“Greece bets again on lignite” is the headline in response to a report from Athens featured in Tageszeitung (TAZ) newspaper, which claims that “the conservative Greek government is reacting to high gas and oil prices with a return to lignite, from which it wanted to be rid of quickly. ” Citing a recent study by the Energy Regulatory Authority (RAE) in Athens, the newspaper points out that “Greeks are particularly concerned about the explosion of prices, mainly for gas and oil, in international markets. Because Greece is obliged to import these goods. As for solar and wind energy, they have not expanded as much as they should and moreover, even in Greece, they do not have sufficient efficiency. That is why the Greek authorities are betting again on the exploitation of lignite. It is a fossil fuel that can be considered dirty in terms of its impact on the environment, but it is also very cheap with short-term criteria. In addition, Greece has an abundance of deposits. By 2018, the country held the twelfth position in lignite production worldwide, mining 36.1 million tons per year.
In this way, the TAZ correspondent estimates, “the Mitsotakis government violates its declared intention to promote the energy shift in Greece in record time. “Economy prevails, environment follows” is the slogan that suddenly prevails in Athens. After a particularly severe blow to the Greek economy in the first year of the pandemic, in 2020, Mitsotakis and his associates want to prevent the possible risk of slowing down or even undermining economic growth, which is now recovering.”

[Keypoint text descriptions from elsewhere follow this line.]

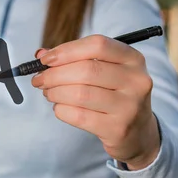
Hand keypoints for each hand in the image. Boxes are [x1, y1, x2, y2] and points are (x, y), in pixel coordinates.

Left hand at [31, 35, 160, 169]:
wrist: (138, 132)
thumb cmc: (114, 95)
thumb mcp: (105, 72)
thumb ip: (75, 59)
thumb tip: (41, 54)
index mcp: (133, 59)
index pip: (98, 45)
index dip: (67, 50)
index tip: (45, 59)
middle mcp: (136, 81)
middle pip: (86, 70)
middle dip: (54, 74)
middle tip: (39, 80)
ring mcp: (129, 107)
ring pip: (80, 94)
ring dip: (55, 92)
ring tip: (49, 93)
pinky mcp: (117, 129)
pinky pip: (79, 116)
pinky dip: (61, 110)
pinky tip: (60, 108)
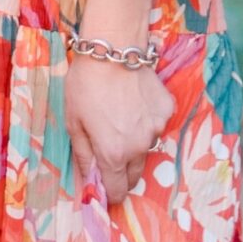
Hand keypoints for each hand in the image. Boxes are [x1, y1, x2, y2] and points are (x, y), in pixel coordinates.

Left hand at [67, 45, 171, 190]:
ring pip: (146, 148)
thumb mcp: (74, 123)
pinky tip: (134, 101)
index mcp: (114, 154)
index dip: (109, 193)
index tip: (104, 187)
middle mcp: (140, 147)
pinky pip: (156, 125)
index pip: (117, 191)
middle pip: (135, 175)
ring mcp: (157, 128)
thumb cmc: (86, 85)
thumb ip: (84, 157)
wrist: (114, 48)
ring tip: (120, 116)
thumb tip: (88, 184)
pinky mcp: (167, 110)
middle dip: (122, 171)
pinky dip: (146, 120)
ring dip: (135, 143)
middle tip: (109, 149)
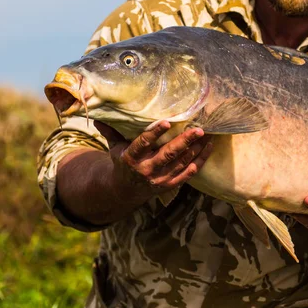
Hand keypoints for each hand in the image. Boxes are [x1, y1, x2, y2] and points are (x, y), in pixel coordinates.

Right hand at [94, 120, 212, 202]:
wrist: (127, 190)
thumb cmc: (123, 162)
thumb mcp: (114, 148)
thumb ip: (111, 132)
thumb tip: (99, 116)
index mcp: (131, 159)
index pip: (143, 144)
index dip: (155, 133)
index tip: (167, 122)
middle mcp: (146, 170)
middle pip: (167, 155)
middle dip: (184, 142)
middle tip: (198, 129)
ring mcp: (160, 179)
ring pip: (181, 163)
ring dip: (196, 149)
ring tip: (207, 134)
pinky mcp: (171, 184)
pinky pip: (189, 173)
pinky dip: (200, 160)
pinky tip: (208, 147)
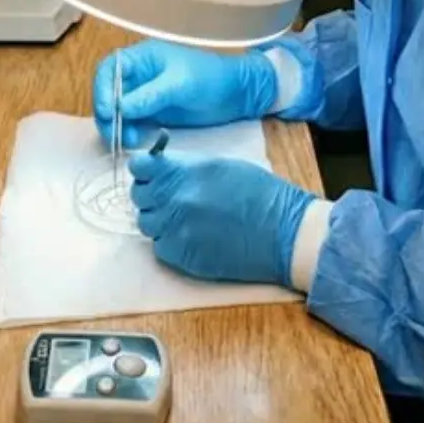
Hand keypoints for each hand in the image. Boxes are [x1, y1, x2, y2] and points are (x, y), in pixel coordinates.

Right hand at [93, 40, 276, 147]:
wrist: (237, 95)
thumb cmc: (211, 79)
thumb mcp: (181, 84)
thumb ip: (150, 95)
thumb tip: (120, 108)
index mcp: (142, 58)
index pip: (109, 69)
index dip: (102, 89)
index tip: (107, 112)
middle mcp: (138, 76)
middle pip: (108, 93)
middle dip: (108, 114)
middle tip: (114, 134)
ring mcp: (143, 96)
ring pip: (117, 112)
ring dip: (117, 127)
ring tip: (130, 141)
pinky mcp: (151, 114)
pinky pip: (131, 124)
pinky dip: (129, 133)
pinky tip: (136, 142)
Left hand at [129, 151, 313, 285]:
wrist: (285, 233)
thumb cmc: (260, 194)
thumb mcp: (220, 166)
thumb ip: (185, 167)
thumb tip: (160, 165)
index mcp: (183, 172)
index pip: (138, 167)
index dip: (144, 170)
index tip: (150, 174)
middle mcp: (173, 199)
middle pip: (139, 197)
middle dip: (151, 196)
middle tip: (170, 199)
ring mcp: (176, 229)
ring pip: (147, 224)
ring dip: (160, 221)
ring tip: (184, 221)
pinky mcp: (182, 256)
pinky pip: (160, 247)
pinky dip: (170, 243)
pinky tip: (191, 239)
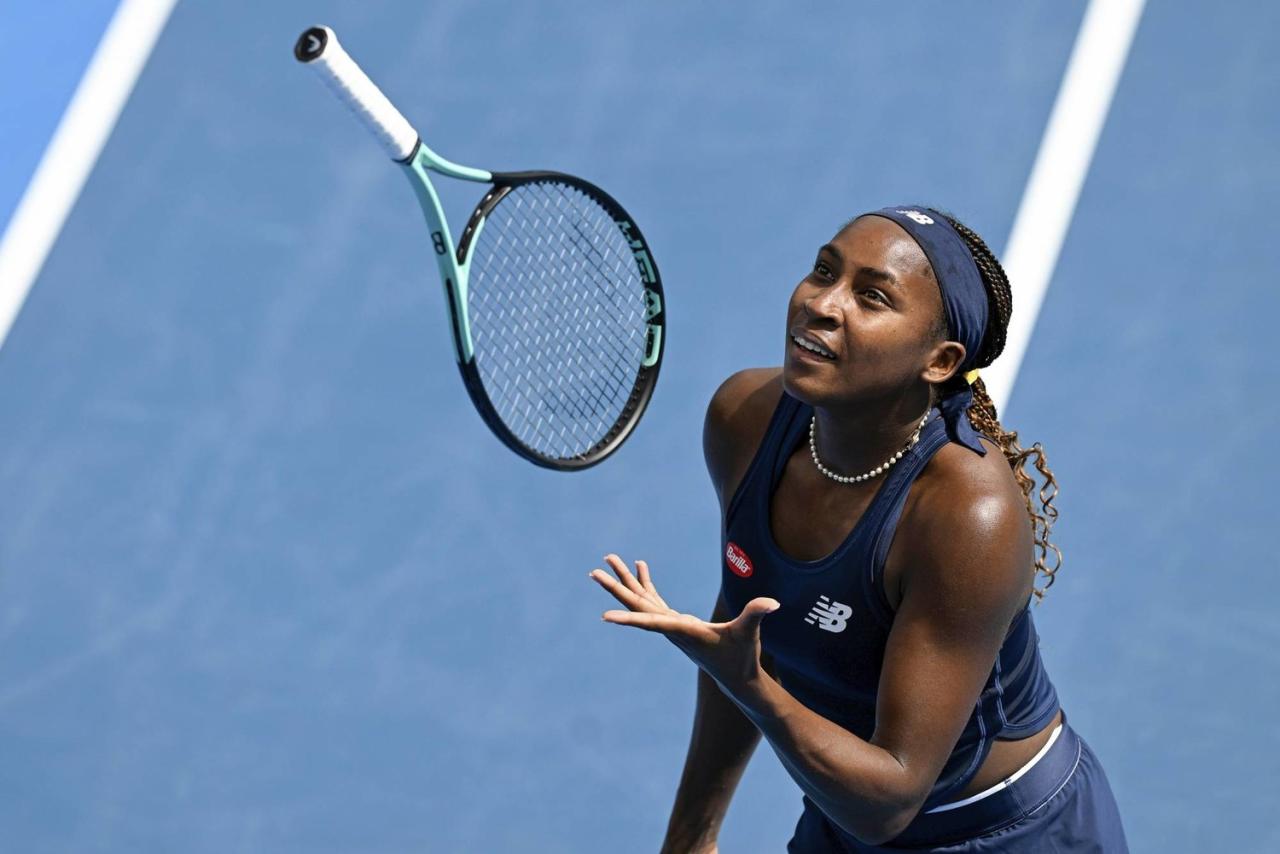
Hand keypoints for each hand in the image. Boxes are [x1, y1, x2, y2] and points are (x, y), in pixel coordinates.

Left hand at [589, 554, 779, 693]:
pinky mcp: (677, 622)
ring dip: (626, 580)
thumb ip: (756, 615)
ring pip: (641, 600)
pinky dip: (645, 583)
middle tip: (594, 572)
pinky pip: (654, 599)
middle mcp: (671, 628)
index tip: (604, 617)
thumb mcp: (749, 634)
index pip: (651, 622)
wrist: (737, 678)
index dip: (628, 618)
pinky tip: (639, 567)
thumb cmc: (742, 657)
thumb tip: (772, 603)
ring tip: (609, 560)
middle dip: (616, 588)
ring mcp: (671, 625)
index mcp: (683, 631)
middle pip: (637, 606)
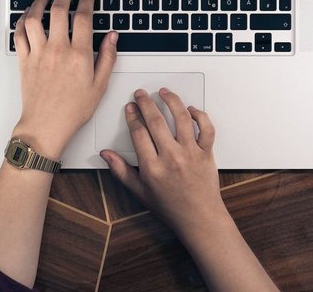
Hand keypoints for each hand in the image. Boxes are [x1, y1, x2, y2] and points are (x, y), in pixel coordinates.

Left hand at [12, 0, 117, 157]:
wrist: (46, 126)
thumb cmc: (73, 110)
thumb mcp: (100, 85)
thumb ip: (107, 57)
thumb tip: (113, 36)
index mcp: (79, 55)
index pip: (84, 16)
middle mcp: (57, 50)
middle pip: (59, 9)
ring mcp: (38, 53)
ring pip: (35, 17)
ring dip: (40, 1)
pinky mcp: (24, 60)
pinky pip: (19, 33)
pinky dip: (22, 20)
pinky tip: (28, 15)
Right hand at [100, 88, 226, 238]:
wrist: (199, 219)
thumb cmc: (171, 207)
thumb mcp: (140, 192)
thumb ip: (121, 171)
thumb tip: (106, 155)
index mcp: (152, 167)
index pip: (138, 132)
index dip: (132, 116)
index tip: (130, 107)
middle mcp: (171, 158)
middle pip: (156, 121)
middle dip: (145, 103)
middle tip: (141, 94)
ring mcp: (190, 153)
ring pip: (181, 118)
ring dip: (171, 101)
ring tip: (164, 92)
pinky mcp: (206, 153)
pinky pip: (206, 128)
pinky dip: (200, 115)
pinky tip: (190, 109)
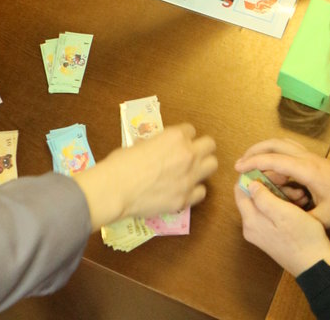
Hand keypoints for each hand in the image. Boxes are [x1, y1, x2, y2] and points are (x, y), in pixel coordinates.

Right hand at [72, 124, 216, 231]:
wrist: (117, 189)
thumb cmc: (122, 162)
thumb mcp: (140, 144)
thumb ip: (155, 145)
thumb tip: (154, 148)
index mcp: (176, 136)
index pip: (190, 130)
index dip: (182, 137)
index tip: (175, 144)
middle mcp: (188, 154)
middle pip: (210, 145)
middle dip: (201, 148)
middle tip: (190, 155)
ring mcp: (189, 177)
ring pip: (212, 166)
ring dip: (202, 167)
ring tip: (190, 172)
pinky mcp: (185, 199)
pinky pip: (201, 192)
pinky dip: (194, 191)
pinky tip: (182, 191)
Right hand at [235, 138, 329, 227]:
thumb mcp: (326, 216)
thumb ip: (304, 219)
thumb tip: (285, 223)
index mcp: (306, 169)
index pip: (274, 160)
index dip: (254, 163)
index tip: (239, 168)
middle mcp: (306, 158)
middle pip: (276, 143)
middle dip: (256, 150)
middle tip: (241, 162)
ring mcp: (311, 157)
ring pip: (283, 145)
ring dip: (266, 151)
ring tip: (252, 164)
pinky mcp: (314, 161)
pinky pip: (290, 153)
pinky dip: (277, 158)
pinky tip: (273, 173)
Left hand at [235, 179, 329, 275]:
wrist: (316, 265)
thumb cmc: (303, 237)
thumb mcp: (284, 213)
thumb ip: (263, 198)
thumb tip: (249, 183)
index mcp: (251, 221)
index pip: (240, 190)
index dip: (254, 176)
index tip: (272, 173)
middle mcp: (251, 228)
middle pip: (254, 196)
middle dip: (272, 186)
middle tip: (292, 185)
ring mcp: (261, 233)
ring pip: (265, 204)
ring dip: (281, 195)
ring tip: (300, 196)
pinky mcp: (271, 236)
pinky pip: (272, 214)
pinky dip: (283, 206)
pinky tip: (299, 204)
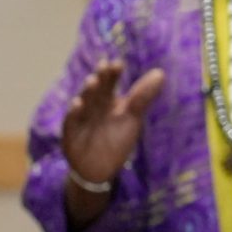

Disagreements over energy policy in the EU
Süddeutsche Zeitung focuses on the meeting of EU energy ministers on Tuesday and notes that Member States do not agree with the proposal for “coordinated actions” aimed at reducing high energy prices. Among other things, we read: “Shortly before the meeting of the Energy Ministers, the German Government and eight other countries – Austria, the Netherlands, Luxembourg, Ireland, Finland, Denmark, Estonia and Lithuania – published a two-page text which says prices are not due to energy market planning, nor to EU climate policy. The best response would be to provide targeted assistance, for a limited period of time, by national governments to particularly vulnerable consumers or businesses. In the medium term, further expansion of renewable energy sources would help reduce dependence on gas imports.”
However, the Munich newspaper notes that another group of countries is proposing changes: “Spain, France, Greece, the Czech Republic and Romania are requesting, in their own text of a common position, and joint gas orders. They claim that at the moment the price of electricity is de facto following the high price of natural gas and demand that these two prices be disconnected. However, the European Commission follows the arguments of the countries that agree with Germany and consider that the rules have proved to be correct “.
“Cracks” in the Stability Pact
At the same time, the “big picture” in the economy seems to be changing. Many eurozone member states are proposing changes to the rules of the Stability Pact because they simply cannot abide by them. Reservations from the German press, for example from the Frankfurter Allgemeine Zeitung (FAZ): “The Commission did not manage to announce the start of the debate on a debt review must take this reform. They propose raising the Maastricht Treaty debt limit from 60 to 100% of GDP. (…) They justify it with the regulatory power of reality, as the average public debt in the euro area is 100%, while in the early 1990s it was only 60%. “This ‘adjustment to reality’ is not a sufficient justification.”
The Handelsblatt economic review notes: “The financial crisis, the ensuing euro crisis and the coronavirus pandemic in 2020 have pushed the debt to ever higher levels. Today the public debt in Europe reaches 100%, on average. In Greece it has risen to more than 200%, in Italy to 156%, in Spain to 118%. As the ‘guardian of the Treaties’, the Commission devised increasing tricks to certify compliance with the Maastricht criteria. Establish exceptions or set medium-term stabilization objectives. “But the main problem remains: for many countries the 60% threshold is simply impossible.”